Postface de l’auteur à l’ouvrage Politique et crime (1964):

Vous venez de lire neuf essais cherchant à faire un peu de lumière sur certains rapports en raison desquels nous pouvons tous mourir, mais dont personne n’est responsable: le rapport entre la politique et le crime. Philosophe de l’Histoire, ethnologue, historien, juriste, sociologue et psychiatre, c’est tout cela qu’il faudrait être pour avoir quelque compétence en la matière – ‘tout cela’ et plus encore, car il faudrait être mieux qu’un ‘expert’.

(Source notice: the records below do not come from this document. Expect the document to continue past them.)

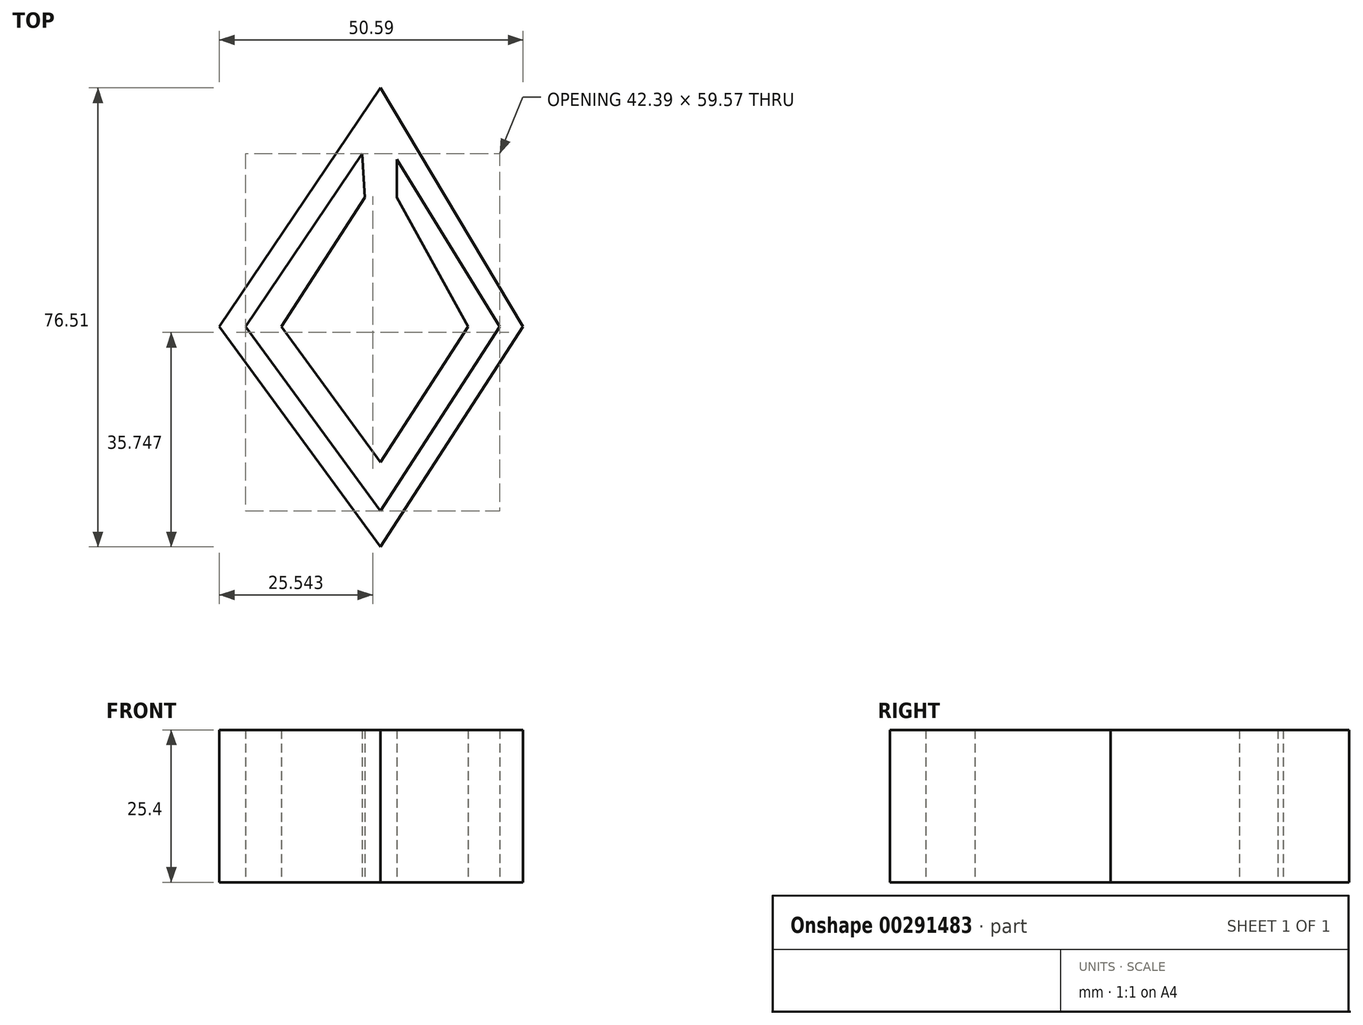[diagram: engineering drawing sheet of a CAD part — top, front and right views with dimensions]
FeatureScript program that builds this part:
annotation { "Feature Type Name" : "Feature", "Feature Type Description" : "" }
export const myFeature = defineFeature(function(context is Context, id is Id, definition is map)
    precondition{}
    {
        {
            var Q0;
            Q0=qCreatedBy(makeId("Top.planeOp"),FACE);
            var sketch = newSketch(context, id + "F0", { "sketchPlane" : qUnion([Q0])});
            skLineSegment(sketch, "E0", {"start": v(0, 39.78) * mm, "end": v(-26.82, 0) * mm});
            skLineSegment(sketch, "E1", {"start": v(-26.82, 0) * mm, "end": v(0, -36.73) * mm});
            skLineSegment(sketch, "E2", {"start": v(0, 39.78) * mm, "end": v(23.77, 0) * mm});
            skLineSegment(sketch, "E3", {"start": v(23.77, 0) * mm, "end": v(0, -36.73) * mm});
            skLineSegment(sketch, "E4", {"start": v(-3.05, 28.8) * mm, "end": v(-22.47, 0) * mm});
            skLineSegment(sketch, "E5", {"start": v(-22.47, 0) * mm, "end": v(0, -30.77) * mm});
            skLineSegment(sketch, "E6", {"start": v(0, -30.77) * mm, "end": v(19.92, 0) * mm});
            skLineSegment(sketch, "E7", {"start": v(19.92, 0) * mm, "end": v(2.74, 27.89) * mm});
            skLineSegment(sketch, "E8", {"start": v(2.74, 27.89) * mm, "end": v(2.74, 21.49) * mm});
            skLineSegment(sketch, "E9", {"start": v(2.74, 21.49) * mm, "end": v(14.63, 0) * mm});
            skLineSegment(sketch, "E10", {"start": v(14.63, 0) * mm, "end": v(0, -22.6) * mm});
            skLineSegment(sketch, "E11", {"start": v(0, -22.6) * mm, "end": v(-16.5, 0) * mm});
            skLineSegment(sketch, "E12", {"start": v(-16.5, 0) * mm, "end": v(-2.6, 21.49) * mm});
            skLineSegment(sketch, "E13", {"start": v(-2.6, 21.49) * mm, "end": v(-3.05, 28.8) * mm});
            skSolve(sketch);
        }
        {
            var Q0;
            Q0 = qSketchRegion(id + "F0", true);
            extrude(context, id + "F1", {"entities" : qUnion([Q0]), "depth" : 25.4 * mm});
        }
    });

Je ne suis rien de ‘tout cela’. Pourtant je livre ces essais au public; car il est des questions que l’on ne peut écarter. Existe-t-il un meurtrier juste ? Sommes-nous tous des traîtres ? A quoi servent les secrets d’Etat ? Y a -t-il des pères du peuple qui sont des gangsters et des gangsters qui sont des entrepreneurs ? Le crime ordinaire est-il un souvenir, une relique ? 10 à 60 millions de morts sont-ils un ‘prix acceptable’ ? Quel est l’avenir d’Auschwitz ? Les amis des animaux et les bons pères de famille sont-ils capables de tout ? Existe-t-il encore des innocents ?

Quiconque pose des questions est obligé de raconter d’anciennes histoires. Peut-être la rétrospective nous ouvrira-t-elle les yeux sur un avenir que l’on pourrait encore éviter. Ce qui est connu semble étrange et dangereux et, du coup, ce qui paraît éloigné se rapproche: le Palais d’Hiver des tsars, une île sucrière des tropiques, le Chicago des années vingt. Terrain vague entre le roman-feuilleton et la philosophie. Le détail est vérifiable, l’hypothèse est la légitime défense d’une façon de penser – que l’on a pas exprimée mais que l’on cherche à rendre compréhensible sur ce qui nous attend depuis vingt ans: le crime palpable est devenu abstrait et le crime abstrait est devenu palpable.

Ce livre ne peut avoir de raison. Ses réponses sont provisoires, ce sont des réponses déguisées. Il reste à souhaiter que d’autres réussiront mieux dans cette tâche.

Hans Magnus Enzensberger, Chicago- Ballade, Allia, page 92.

Chicago-Ballade est un des neuf essais de Politique et crime, récemment publié à part aux éditions Allia, passées maîtresses en fripes, pressing et recyclage du travail précédemment bien fait.